_SECTION DU DOCUMENT_
%%
Les Néo-Zélandais d’Alien Weaponry ont déjà fait connaissance avec le HF en 2022 et ne s’en laissent pas compter. Débutant leur set avec leur traditionnel Haka, ils ne se laissent pas impressionner par la-dite scène et investissent à loisir l’espace de Metallica pour aller chercher le public.
Matthieu, transfuge de Skald, a monté son propre projet pagan viking avec son épouse, Christine. Le duo se partage le chant au coeur de Hrafngrimr (ça se prononce Raven Grimer, facile, non?), un groupe dont l’originalité, outre les instruments « sur mesure » est de comporter en son sein deux danseuses dont la gestuelle illustre chacun des titres et des musiciens provenant de divers groupes, dont Mus d’Arkan. Les chansons, justement, aériennes et légères, entraine l’auditeur dans ces univers nordiques. Encore une formation plus que séduisante évoluant dans un univers décidément très en vogue.
C’est avec plaisir que je retrouve Anvil, pile au bon moment, Lips nous offrant son légendaire solo de guitare avec godemichet. Le trio est en forme et délivre un set fun et apprécié du public qui semble apprécier les facéties du bassiste édenté Chris Robertson.
Enfin! Oui enfin! pourrais-je dire Car Black Stone Cherry reste un de rares groupes que je n’ai pas encore eu l’occasion d’acclamer sur une des scènes du Hellfest. mené par un autre Chris Robertson au chant et à la guitare, le groupe est lui aussi en forme et profite du soleil pour délivrer un set qui résume bien sa carrière. Steve Jewell, qui remplace Jon Lawhorn à la basse depuis son départ, a trouvé ses marques et s’est parfaitement intégré au groupe. Toujours aussi explosif, Ben Wells saute comme un cabris, arpentant la scène de long en large tandis que le batteur John Fred Young s’agite derrière ses fûts, bien éloigné du public. Un set un peu trop court, mais ce sont aussi là les règles d’un festival. Vivement un retour en salle!
%%
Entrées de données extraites
%%
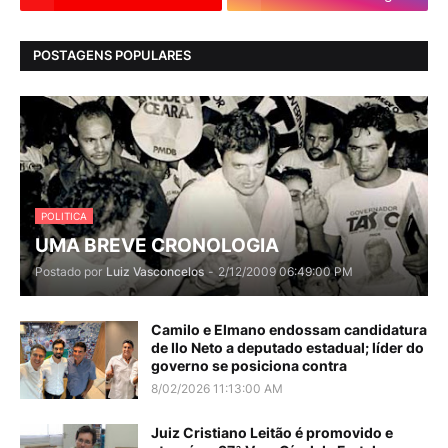
POSTAGENS POPULARES
POLITICA
UMA BREVE CRONOLOGIA
Postado por
Luiz Vasconcelos
-
2/12/2009 06:49:00 PM
Camilo e Elmano endossam candidatura
de Ilo Neto a deputado estadual; líder do
governo se posiciona contra
8/02/2026 11:13:00 AM
Juiz Cristiano Leitão é promovido e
%%
_TÂCHE À FAIRE_
Réécris tout ce qui va de « Enfin! Oui enfin! » jusqu'à « retour en salle! » dans la section du document, en remplaçant « Hellfest » par « HF ».

_ZONE DE RÉPONSE_
Enfin! Oui enfin! pourrais-je dire Car Black Stone Cherry reste un de rares groupes que je n’ai pas encore eu l’occasion d’acclamer sur une des scènes du HF. mené par un autre Chris Robertson au chant et à la guitare, le groupe est lui aussi en forme et profite du soleil pour délivrer un set qui résume bien sa carrière. Steve Jewell, qui remplace Jon Lawhorn à la basse depuis son départ, a trouvé ses marques et s’est parfaitement intégré au groupe. Toujours aussi explosif, Ben Wells saute comme un cabris, arpentant la scène de long en large tandis que le batteur John Fred Young s’agite derrière ses fûts, bien éloigné du public. Un set un peu trop court, mais ce sont aussi là les règles d’un festival. Vivement un retour en salle!